INSTRUCTION: Rewrite the text lines from all the entries below as a Markdown table with the columns Row and Line, numbering each line in order and omitting any blank lines. Leave the pictures out of your answer.

RECORDS FOR THIS TASK:
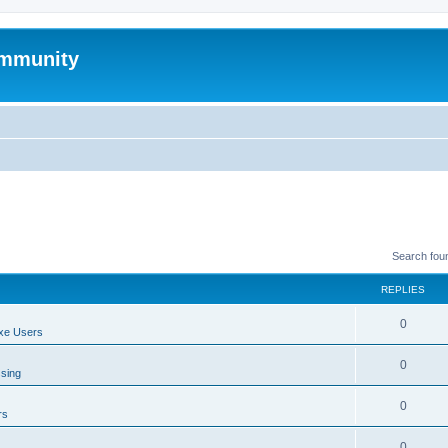
mmunity
Search fou
REPLIES
0
xe Users
0
ssing
0
rs
0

SOLUTION TO THIS PROBLEM:
| Row | Line |
|---|---|
| 1 | mmunity |
| 2 | Search fou |
| 3 | REPLIES |
| 4 | 0 |
| 5 | xe Users |
| 6 | 0 |
| 7 | ssing |
| 8 | 0 |
| 9 | rs |
| 10 | 0 |